De acordo com o New York Times, os partidos europeus de extrema-direita têm historicamente baseado as suas plataformas políticas na soberania nacional, especialmente na oposição à imigração. No entanto, o desdém de Trump pelos países europeus excede a sua tolerância.
Embora a relação entre Trump e os nacionalistas tenha sempre sido descrita como “estranha”, os líderes nacionalistas europeus adoptaram recentemente uma postura mais conflituosa em relação ao presidente.
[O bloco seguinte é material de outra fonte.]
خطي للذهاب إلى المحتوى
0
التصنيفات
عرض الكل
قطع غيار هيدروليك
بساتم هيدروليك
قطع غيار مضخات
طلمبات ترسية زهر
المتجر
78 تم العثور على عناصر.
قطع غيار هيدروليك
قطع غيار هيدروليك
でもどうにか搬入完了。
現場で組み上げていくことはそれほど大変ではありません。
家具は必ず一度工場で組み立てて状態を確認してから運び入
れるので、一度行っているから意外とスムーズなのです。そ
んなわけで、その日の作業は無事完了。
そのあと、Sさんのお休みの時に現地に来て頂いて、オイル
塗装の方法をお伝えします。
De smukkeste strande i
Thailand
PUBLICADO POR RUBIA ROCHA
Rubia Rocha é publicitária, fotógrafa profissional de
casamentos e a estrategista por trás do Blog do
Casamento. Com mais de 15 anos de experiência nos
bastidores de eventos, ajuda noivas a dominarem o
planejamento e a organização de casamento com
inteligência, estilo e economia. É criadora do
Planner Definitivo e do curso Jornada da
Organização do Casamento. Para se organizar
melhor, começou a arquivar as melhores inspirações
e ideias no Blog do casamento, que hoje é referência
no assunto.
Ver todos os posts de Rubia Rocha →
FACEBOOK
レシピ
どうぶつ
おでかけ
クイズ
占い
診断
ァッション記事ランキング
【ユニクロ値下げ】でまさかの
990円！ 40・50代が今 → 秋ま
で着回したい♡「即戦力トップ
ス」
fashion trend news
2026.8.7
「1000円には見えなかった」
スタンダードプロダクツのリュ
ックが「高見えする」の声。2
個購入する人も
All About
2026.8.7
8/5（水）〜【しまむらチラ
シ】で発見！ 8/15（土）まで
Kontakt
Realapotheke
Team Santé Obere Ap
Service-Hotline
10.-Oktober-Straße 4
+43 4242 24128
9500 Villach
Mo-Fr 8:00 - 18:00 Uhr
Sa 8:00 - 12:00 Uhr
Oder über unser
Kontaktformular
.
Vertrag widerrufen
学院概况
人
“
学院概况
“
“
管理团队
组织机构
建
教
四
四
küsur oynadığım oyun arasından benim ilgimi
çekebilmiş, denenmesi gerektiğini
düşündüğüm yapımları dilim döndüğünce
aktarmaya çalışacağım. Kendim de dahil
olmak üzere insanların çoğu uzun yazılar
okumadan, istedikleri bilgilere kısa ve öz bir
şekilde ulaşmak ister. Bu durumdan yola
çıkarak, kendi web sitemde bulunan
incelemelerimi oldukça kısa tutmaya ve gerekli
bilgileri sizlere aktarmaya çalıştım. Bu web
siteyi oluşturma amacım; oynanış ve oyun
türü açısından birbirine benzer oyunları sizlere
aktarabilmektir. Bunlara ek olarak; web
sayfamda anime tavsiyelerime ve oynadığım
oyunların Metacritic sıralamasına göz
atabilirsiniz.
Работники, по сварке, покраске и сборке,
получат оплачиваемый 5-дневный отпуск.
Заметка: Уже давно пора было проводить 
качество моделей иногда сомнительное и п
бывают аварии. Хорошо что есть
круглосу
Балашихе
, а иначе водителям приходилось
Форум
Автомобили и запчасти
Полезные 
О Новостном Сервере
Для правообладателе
O seu longo discurso em Davos exacerbou as tensões existentes.
Jordan Bardella, chefe do partido de extrema direita Reunião Nacional da França, classificou os comentários de Trump sobre a Groenlândia como “inaceitáveis” e chamou as ameaças tarifárias de “chantagem”.
Nigel Farage, líder do Partido Reformista de extrema direita britânico e aliado de longa data de Trump, classificou as ameaças da Groenlândia como um “ato muito hostil”. Giorgia Meloni, o primeiro-ministro italiano de direita, normalmente visto como amigo de Trump, rejeitou as suas afirmações sobre as contribuições militares europeias para o Afeganistão.
Justin Logan, do libertário Cato Institute, explicou a reação: “Independentemente do que a AfD ou o National Rally acreditam sobre o apagamento das civilizações e da imigração, eles não apoiam a anexação americana de grande parte da Europa”.
Trump enfrenta desafios adicionais entre os europeus de extrema direita que já têm dúvidas sobre a América. Os dados das sondagens mostram que grandes segmentos de eleitores de extrema-direita na Grã-Bretanha, França e Alemanha viam Trump de forma negativa antes dos acontecimentos recentes.
O declínio da popularidade de Trump é particularmente agudo em França, onde a associação com o presidente acarreta riscos políticos e é descrita como “politicamente tóxica”. Alice Weidel, líder do partido extremista Alternativa para a Alemanha na Alemanha, acusou diretamente Trump de violar a sua principal promessa de campanha ao interferir nos assuntos de outros países através da invasão venezuelana.